Heathrow expansion: a flight of fancy

The real question is whether we should build a new runway—not where

October 26, 2016
©Yui Mok/PA Wire/PA Images
©Yui Mok/PA Wire/PA Images

WWF has nothing against trade or travel. Both are crucial for growing our economies and broadening our horizons. But we do have a problem with aviation. A problem we all share. Climate change.

If environmental issues are raised at all in the airports debate, it tends to be noise and air quality that get the headlines. This is understandable. We generally see climate change as a terrible thing, but somehow remote from us. A problem for other parts of the world and future generations. Noise and air quality have much more tangible impacts on people’s lives today—people who vote for current politicians, in this country.

The media have simply framed the issue as a contest: Heathrow vs Gatwick. But the real question is whether, not where, to build a new runway. And the real answer is that it’s hard to see how a new runway can be compatible with our commitment to preserving a stable climate that supports sustained peace and prosperity.

The Climate Change Act—a wonderful piece of domestic (not EU) legislation—requires an 80 per cent reduction in emissions by 2050. The Government’s expert advisers at the Committee on Climate Change (CCC) say that in order to meet this target, we need to hold annual aviation emissions to 37.5 million tonnes of carbon dioxide (Mt CO2) in 2050.

According to the Davies Commission’s own numbers, UK aviation emissions are projected to hit about 40 Mt in 2050 even with no new runways at all. A new Heathrow runway will more than double the overshoot, increasing emissions to over 43 Mt. Even these worrying numbers optimistically assume that emissions would be dampened by a 2050 carbon price of almost £200 per tonne (in 2008 money)—if this doesn’t materialise then emissions would be even higher.

Notwithstanding the questionable logic of building a new runway you don’t actually want people to use, the Davies Commission estimated that this already optimistic carbon price would need to at least treble in order to limit emissions to the 37.5 Mt cap. The Campaign for Better Transport reckons this would increase the cost of a four-person return flight for a family holiday in New York by £270 to £850.

Alternatively, the Government could ask for more effort from the rest of the economy, increasing carbon costs for those same businesses who are currently (ironically) clamouring for new runways. The CCC has “limited confidence” in this option.

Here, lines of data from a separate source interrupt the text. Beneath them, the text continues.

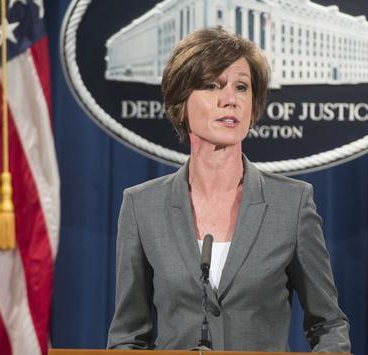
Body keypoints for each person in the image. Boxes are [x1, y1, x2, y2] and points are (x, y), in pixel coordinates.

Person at [107, 27, 350, 352]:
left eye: (241, 87)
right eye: (211, 86)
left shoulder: (292, 204)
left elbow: (329, 325)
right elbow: (128, 336)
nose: (230, 100)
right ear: (181, 104)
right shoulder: (142, 206)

The Government may be tempted to claim that the UN has solved the problem for them with its Carbon Offsetting and Reduction Scheme for International Aviation (CORSIA). We’ve also been pushing for this measure, so we’re pleased it has finally been agreed, and we encourage more countries to join up. But it’s no carte blanche for airports expansion. Here are three reasons why.

First, the Government, on the CCC’s advice, does not count offsets towards its climate targets. With good reason: as a developed country with high historical emissions, the UK should be cleaning up its own back yard, not paying others to clean up theirs.

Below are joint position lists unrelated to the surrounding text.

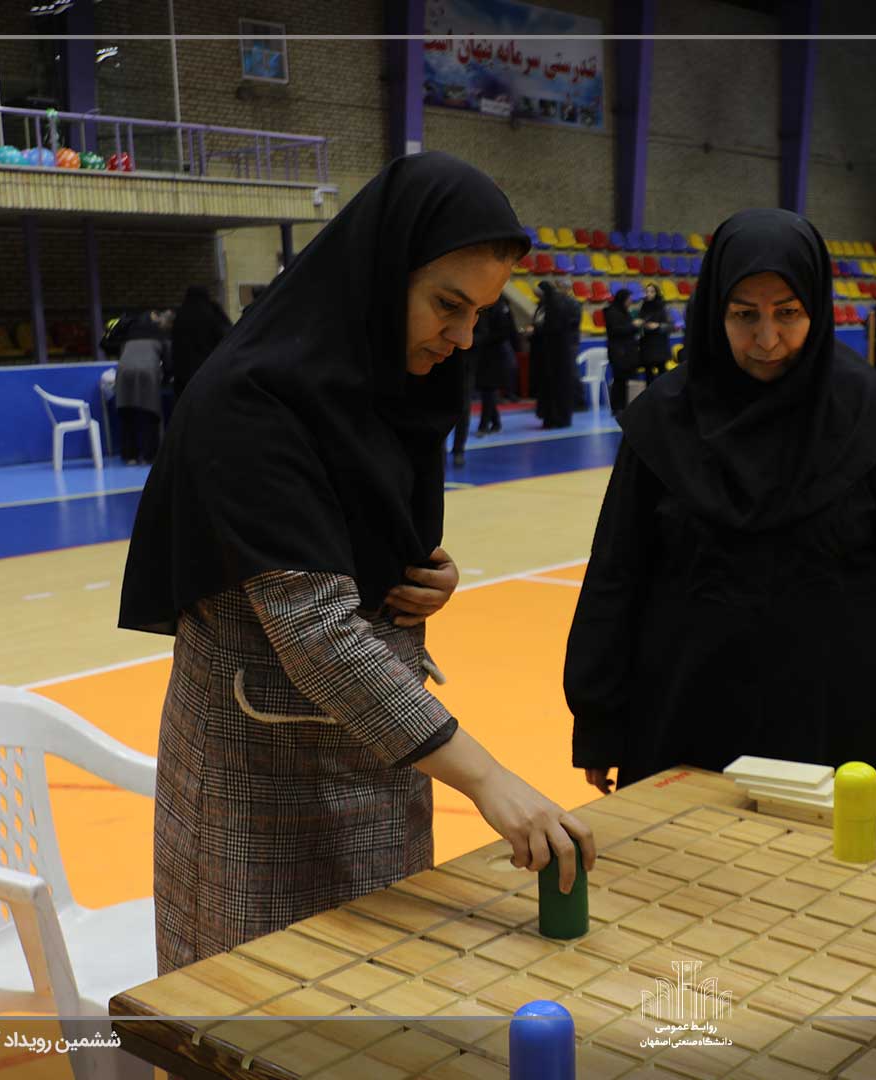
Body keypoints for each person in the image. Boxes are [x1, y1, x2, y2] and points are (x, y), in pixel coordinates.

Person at [117, 153, 596, 974]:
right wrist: (488, 779)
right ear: (380, 273)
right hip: (259, 780)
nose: (464, 337)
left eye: (480, 314)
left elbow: (349, 543)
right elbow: (317, 632)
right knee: (255, 1007)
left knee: (378, 993)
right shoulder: (252, 399)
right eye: (448, 305)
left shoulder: (386, 382)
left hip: (380, 753)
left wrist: (420, 574)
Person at [565, 208, 876, 813]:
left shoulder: (867, 414)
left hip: (840, 718)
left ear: (816, 308)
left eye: (787, 313)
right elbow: (616, 573)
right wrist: (598, 718)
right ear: (715, 312)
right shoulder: (663, 419)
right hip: (687, 714)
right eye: (744, 315)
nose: (766, 339)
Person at [110, 308, 172, 465]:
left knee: (127, 413)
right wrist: (166, 379)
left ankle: (129, 456)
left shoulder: (130, 335)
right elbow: (168, 362)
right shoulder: (161, 335)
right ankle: (149, 456)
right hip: (147, 372)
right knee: (150, 413)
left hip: (123, 372)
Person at [170, 285, 232, 402]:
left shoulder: (181, 315)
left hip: (183, 375)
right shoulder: (211, 313)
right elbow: (225, 337)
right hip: (208, 372)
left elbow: (174, 346)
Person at [530, 281, 579, 429]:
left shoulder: (557, 306)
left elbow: (554, 328)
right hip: (546, 354)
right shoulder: (544, 305)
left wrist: (538, 330)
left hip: (557, 354)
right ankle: (550, 416)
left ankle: (558, 418)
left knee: (558, 387)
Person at [470, 298, 519, 437]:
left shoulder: (499, 306)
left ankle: (484, 425)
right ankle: (495, 422)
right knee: (487, 389)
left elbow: (504, 332)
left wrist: (481, 339)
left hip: (495, 353)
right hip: (485, 353)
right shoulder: (486, 305)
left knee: (489, 389)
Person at [603, 288, 640, 415]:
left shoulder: (625, 312)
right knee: (619, 380)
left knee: (626, 380)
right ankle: (617, 407)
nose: (630, 302)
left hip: (628, 351)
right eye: (628, 299)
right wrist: (633, 326)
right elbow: (616, 331)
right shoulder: (612, 313)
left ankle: (625, 405)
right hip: (618, 352)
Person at [637, 282, 671, 381]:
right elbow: (640, 325)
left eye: (652, 292)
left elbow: (670, 326)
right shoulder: (643, 307)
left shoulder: (663, 307)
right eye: (647, 291)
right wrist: (643, 325)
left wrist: (658, 326)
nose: (649, 294)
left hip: (659, 344)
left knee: (662, 373)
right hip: (647, 344)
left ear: (656, 293)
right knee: (648, 374)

Additionally, early experience of offset schemes has been problematic, with several projects either failing to reduce emissions or undermining sustainable development. High quality carbon credits (for example, from biogas projects that turn waste and manure into clean cooking energy) could make an important contribution to offsetting aviation emissions while supporting Sustainable Development Goals, but strong rules are needed to rule out bad credits (such as large hydro projects that can force people off their land and destroy important habitats for wildlife). If these rules prove ineffective, offsetting new runway emissions could cause havoc with people and nature while failing to reduce emissions at all.

Secondly, the goal of the CORSIA, which 191 countries are signed up to, is to plateau (not reduce) aviation emissions at 2020 levels. For developing countries, it is ambitious (indeed several developing countries strenuously oppose it). For the UK however, it is well below the level of ambition established by the Climate Change Act. The CORSIA may contribute to, but is no substitute for, our own domestic ambition.

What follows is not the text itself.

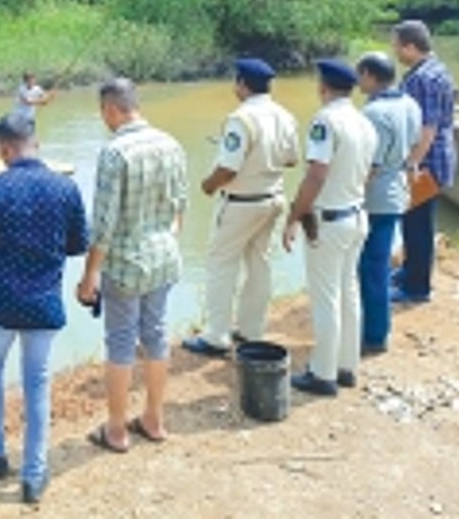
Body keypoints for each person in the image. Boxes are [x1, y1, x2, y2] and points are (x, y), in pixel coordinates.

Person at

Thirdly, even if the CORSIA worked perfectly, it does not cover the non-CO2 effects of flying (such as sulphur and nitrogen oxides), which are estimated to at least double the global warming impact of flying. It also does nothing for the quality of life of the families living under the flightpaths who suffer the noise and air pollution.

Our solution is simple. The government should listen to its advisers and “publish a strategic policy framework for UK aviation emissions” as part of (or alongside) the National Policy Statement that will formally put the new runway proposal to Parliament for decision in a year or so.

This framework must clearly explain how the Government will reconcile a new runway with its climate commitments—without passing the buck to other economic sectors or countries.

If it can be done, we stand ready to help. If it can’t, we will continue to stand against new runways.